Lissa will tell her what she knows about trade goods. She doesn't have much to say about gods, most of the Heralds go to the temple of Kernos and her family worships Astera (Lissa thinks with annoyance that her mother used to be quite enthusiastic about it and one of the few upsides of her not liking their new priest is that it cooled her down a bit.) They're overworking her brother, is how Haven is doing, she's only here for a couple of weeks and he's not taking leave for it; she rolls her eyes about this. The Queen's all right. Everyone calls her Elspeth the Peacemaker, she's well regarded - Lissa leans forward and admits to having met her, though she doesn't dwell on that line of conversation.
(Her thoughts steer away from what seems to be a painful memory, of torrential rain and thunder and sitting up in a room with a glass door to a garden, staring at a sleeping figure in a bed - and Queen Elspeth looking just like a normal person, talking like one too, being apologetic and mostly seeming tired and old...)
Ooooh, that's interesting and Carissa will order the girl some more drinks. She's heard about the Herald system, how does it work? It is true that people here don't think anything happens when they die, in Ruvan lots of people think you go somewhere nice and glory in the presence of the gods.
The way the Herald system works is they Choose nice kids and then overwork them.
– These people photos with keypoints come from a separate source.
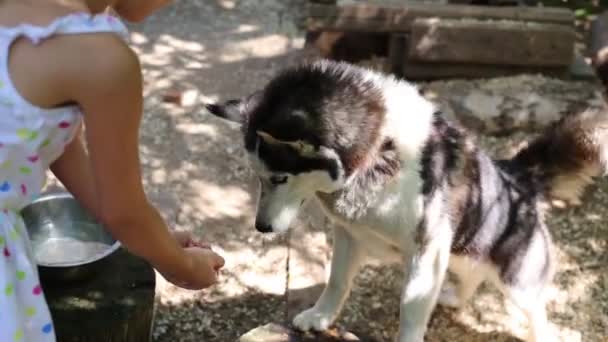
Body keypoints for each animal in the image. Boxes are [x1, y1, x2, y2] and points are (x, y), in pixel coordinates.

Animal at [205, 61, 608, 342]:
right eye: (256, 175)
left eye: (280, 178)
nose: (261, 227)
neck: (375, 151)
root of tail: (515, 173)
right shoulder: (349, 234)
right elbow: (337, 282)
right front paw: (320, 318)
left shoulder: (426, 251)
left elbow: (411, 309)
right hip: (461, 250)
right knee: (472, 275)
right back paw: (454, 298)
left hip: (516, 278)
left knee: (536, 311)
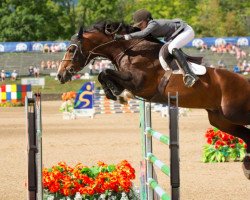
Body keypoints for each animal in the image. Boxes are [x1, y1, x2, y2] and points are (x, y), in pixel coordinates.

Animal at [56, 20, 250, 180]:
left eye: (71, 49)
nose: (60, 75)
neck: (130, 52)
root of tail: (244, 80)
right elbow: (103, 75)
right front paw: (116, 93)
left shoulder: (139, 82)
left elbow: (105, 72)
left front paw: (119, 94)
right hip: (220, 119)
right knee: (247, 135)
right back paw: (247, 165)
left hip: (233, 113)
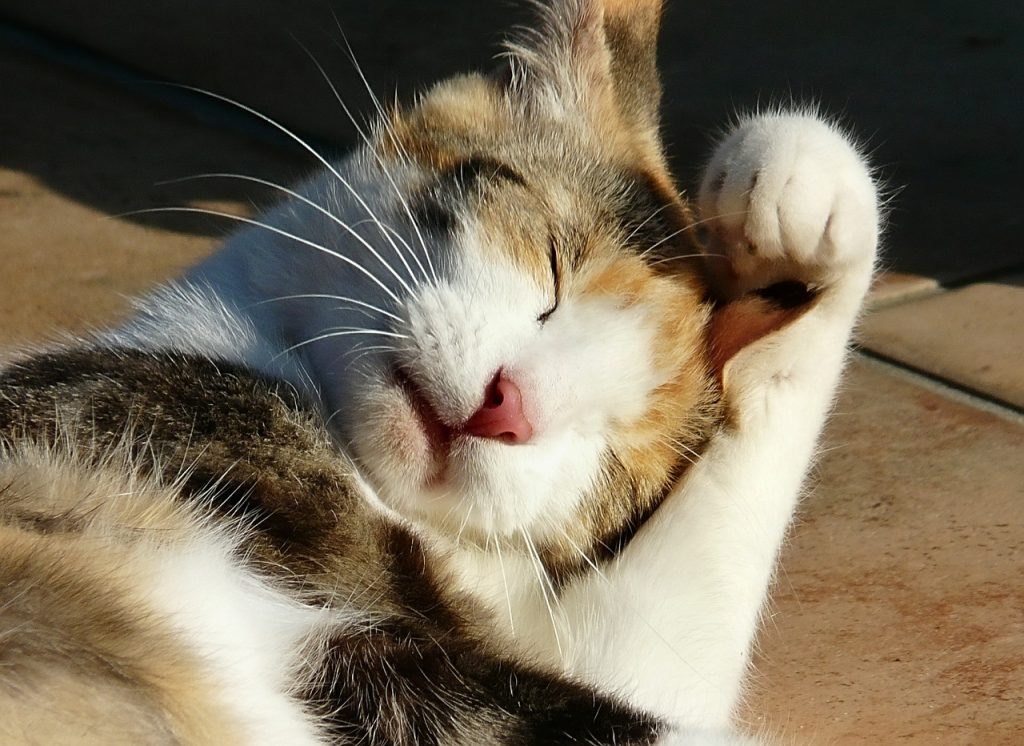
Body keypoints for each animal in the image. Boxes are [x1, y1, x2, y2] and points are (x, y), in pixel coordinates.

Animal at [0, 2, 880, 740]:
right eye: (554, 267)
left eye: (617, 459)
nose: (508, 406)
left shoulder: (547, 644)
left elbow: (664, 644)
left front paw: (806, 215)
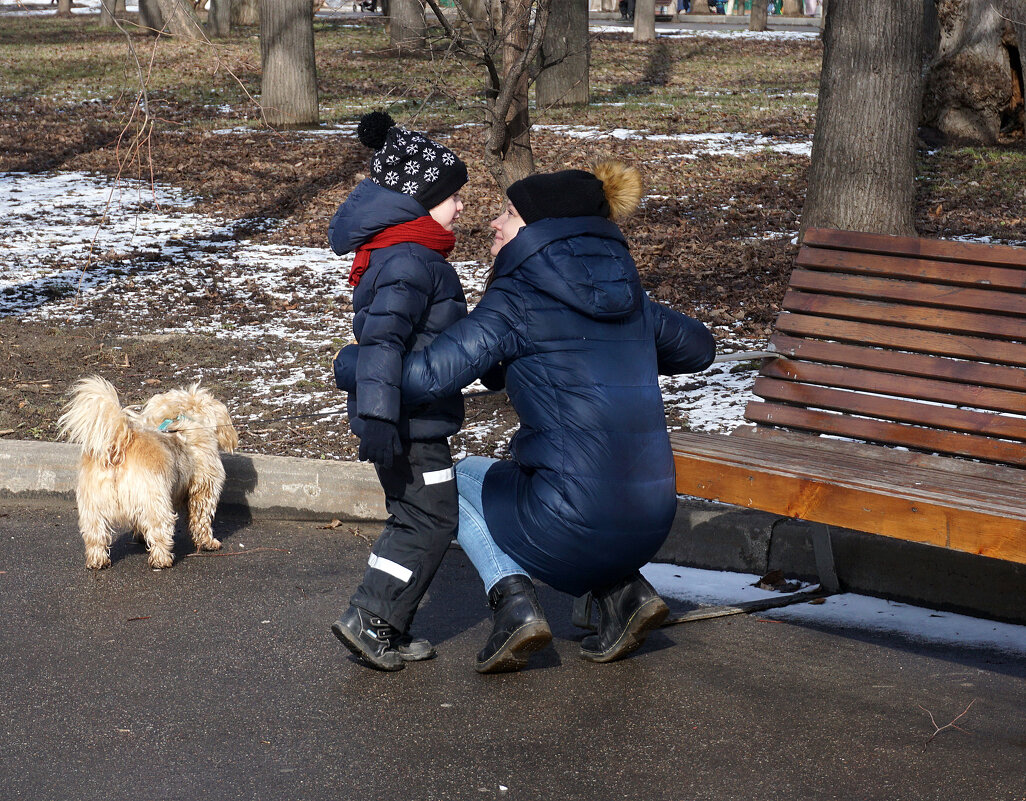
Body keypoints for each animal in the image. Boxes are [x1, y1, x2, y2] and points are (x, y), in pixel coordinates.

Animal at [58, 375, 238, 570]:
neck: (184, 422)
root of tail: (118, 446)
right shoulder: (204, 491)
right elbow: (201, 520)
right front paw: (208, 542)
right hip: (155, 501)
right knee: (160, 530)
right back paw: (162, 560)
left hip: (93, 507)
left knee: (95, 535)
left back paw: (97, 561)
Lissa rolls her eyes again (and thinks about her brother, and the circles under his eyes, not that this is really because of his duties.) People talk a bit sometimes about going to the Havens when you die? But it's not like you can check, or - talk to dead people... (Her voice tightens on this sentence and then she trails off; she's thinking about her brother again, remembering him curled up sobbing, and then she shoves the memory aside.)
Lissa is at this point quite tipsy and this nice girl from Ruvan is very gorgeous and she kind of wants to not keep getting reminded of topics that make her sad and is also vaguely itching to pick a fight with some man who deserves it, but she's not socially graceful at the best of times and isn't sure how to turn this conversation into that.
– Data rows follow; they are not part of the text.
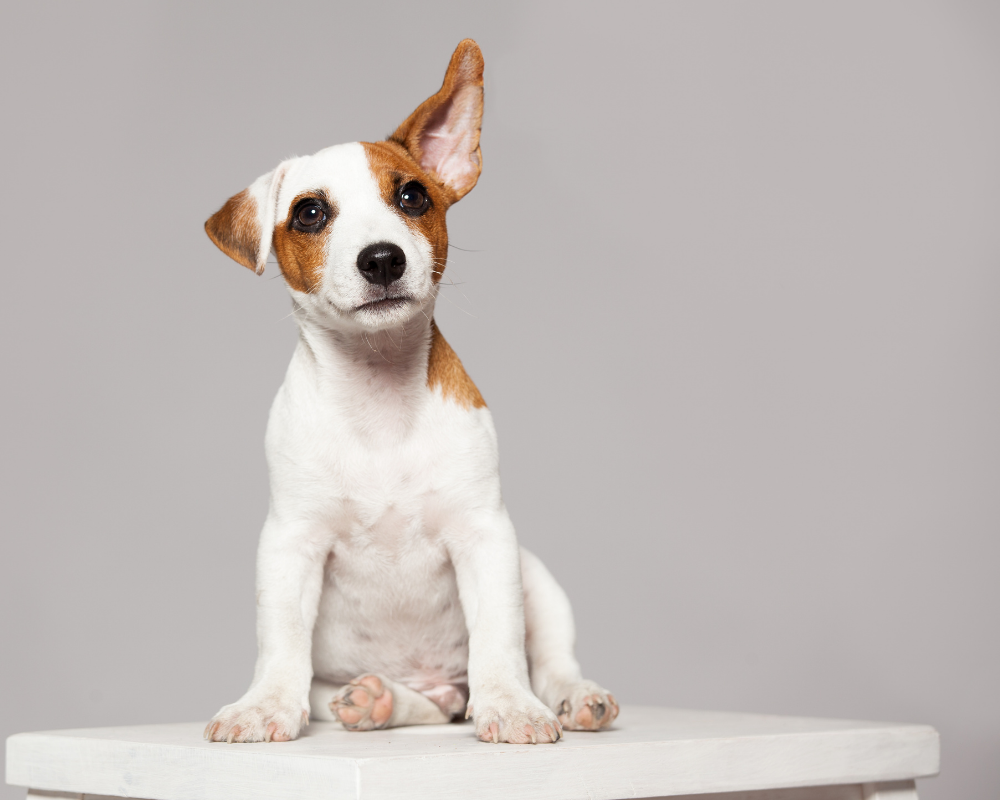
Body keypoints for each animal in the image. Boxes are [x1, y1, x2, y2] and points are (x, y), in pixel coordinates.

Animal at [203, 40, 616, 748]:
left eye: (412, 195)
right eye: (309, 212)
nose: (382, 259)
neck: (379, 392)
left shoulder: (486, 535)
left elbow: (500, 639)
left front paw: (511, 705)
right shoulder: (290, 542)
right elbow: (280, 639)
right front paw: (264, 705)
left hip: (537, 576)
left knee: (549, 659)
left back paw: (573, 697)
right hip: (347, 685)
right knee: (412, 703)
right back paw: (379, 701)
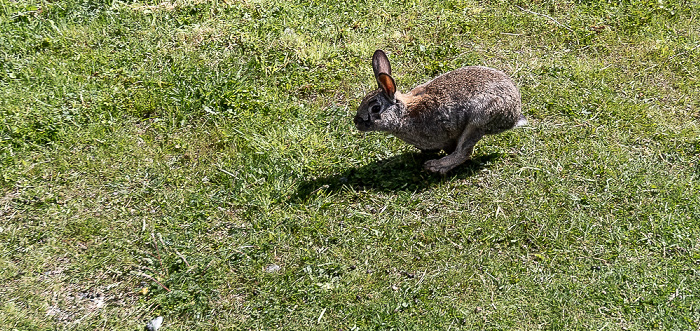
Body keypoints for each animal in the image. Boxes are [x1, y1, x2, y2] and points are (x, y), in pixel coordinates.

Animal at [352, 50, 528, 175]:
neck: (404, 114)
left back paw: (436, 166)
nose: (356, 122)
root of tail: (514, 113)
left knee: (464, 151)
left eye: (375, 108)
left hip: (479, 121)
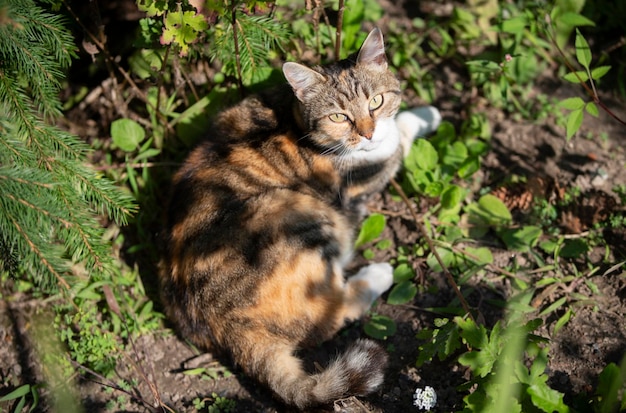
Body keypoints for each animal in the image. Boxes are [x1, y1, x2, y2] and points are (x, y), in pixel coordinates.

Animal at [161, 29, 438, 408]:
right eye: (338, 117)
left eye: (377, 101)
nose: (367, 133)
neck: (295, 119)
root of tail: (223, 327)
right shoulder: (365, 176)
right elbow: (398, 139)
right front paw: (426, 115)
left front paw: (424, 113)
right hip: (296, 212)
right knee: (329, 314)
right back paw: (376, 274)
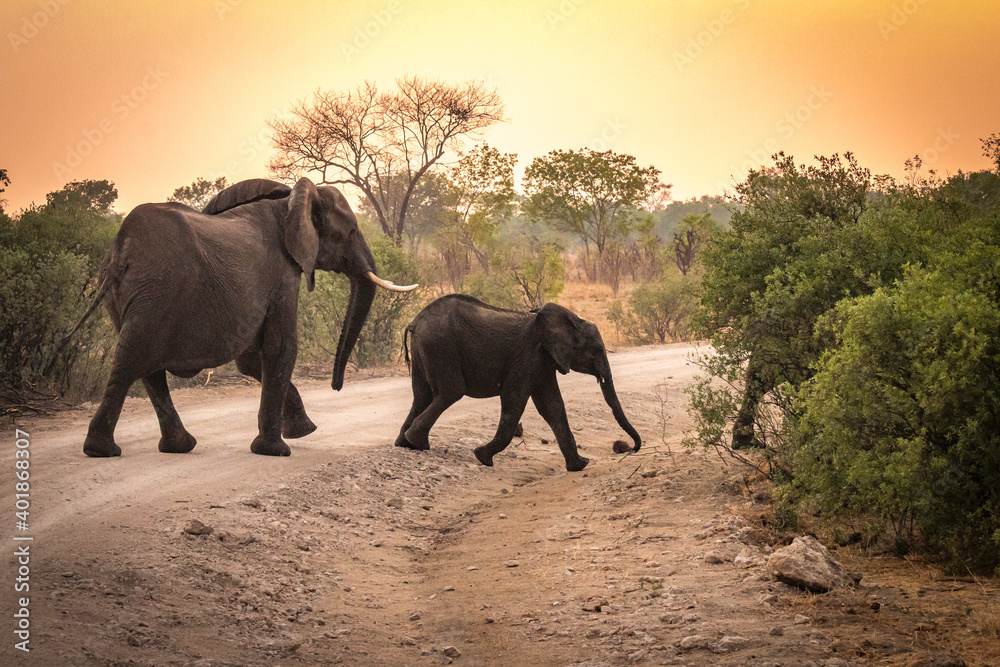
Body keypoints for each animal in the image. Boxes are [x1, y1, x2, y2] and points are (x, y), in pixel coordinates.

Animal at [61, 177, 416, 458]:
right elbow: (281, 348)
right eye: (352, 230)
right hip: (155, 291)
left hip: (125, 297)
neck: (290, 203)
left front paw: (302, 431)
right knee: (133, 361)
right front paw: (277, 450)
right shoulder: (283, 276)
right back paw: (103, 450)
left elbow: (250, 361)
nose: (336, 386)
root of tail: (121, 251)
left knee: (149, 371)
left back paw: (176, 447)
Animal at [394, 294, 641, 471]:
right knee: (450, 392)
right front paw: (482, 457)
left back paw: (406, 444)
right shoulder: (528, 357)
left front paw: (580, 465)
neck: (571, 321)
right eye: (597, 350)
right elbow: (514, 400)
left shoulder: (545, 362)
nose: (632, 449)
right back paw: (417, 442)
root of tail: (414, 322)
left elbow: (552, 407)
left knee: (421, 395)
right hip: (440, 347)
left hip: (426, 348)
She can do happier topics though she's not sure she can do - actually, she can probably find a man who deserves it, by reading their minds.
Then she'll frown conspiratorially at Lissa. "Mind if we move over to keep an eye on that guy, he's giving me a bad feeling."
Lissa looks startled and then nods. "Good idea, we'd better."
...In this case they'll be close by enough to spot the man putting some sort of extra something from a hip flask into the girl's drink while she's ducking out to use the privy.
Well, leaving your drink unattended is pretty much asking for that, and Carissa kind of thinks the girl has it coming, but instead she'll nudge Lissa so she doesn't miss it.
Lissa is pretty unimpressed too, but in her books that means a friendly conversation with the girl, who does look very young, and not everyone's mamas tell them what to be careful of. (Her mama didn't, Lady Treesa is airheaded as anything, it was the other women learning swordfighting at Lord Corey's manor who gave her those essential lessons.)
She gets up, not stumbling at all despite the number of drinks in her, and taps the man on the shoulder. "Hey. That wasn't very nice."
"I'm not her ma either, but in a sense every nice girl out there's my sister, and you're not being nice to her."
Lissa appears to consider this solemnly for a moment. "No," she decides.
- She waits until the man rises and tries to grab her arm before spinning, startlingly graceful given how tipsy she has to be, and catching him under the chin with her elbow.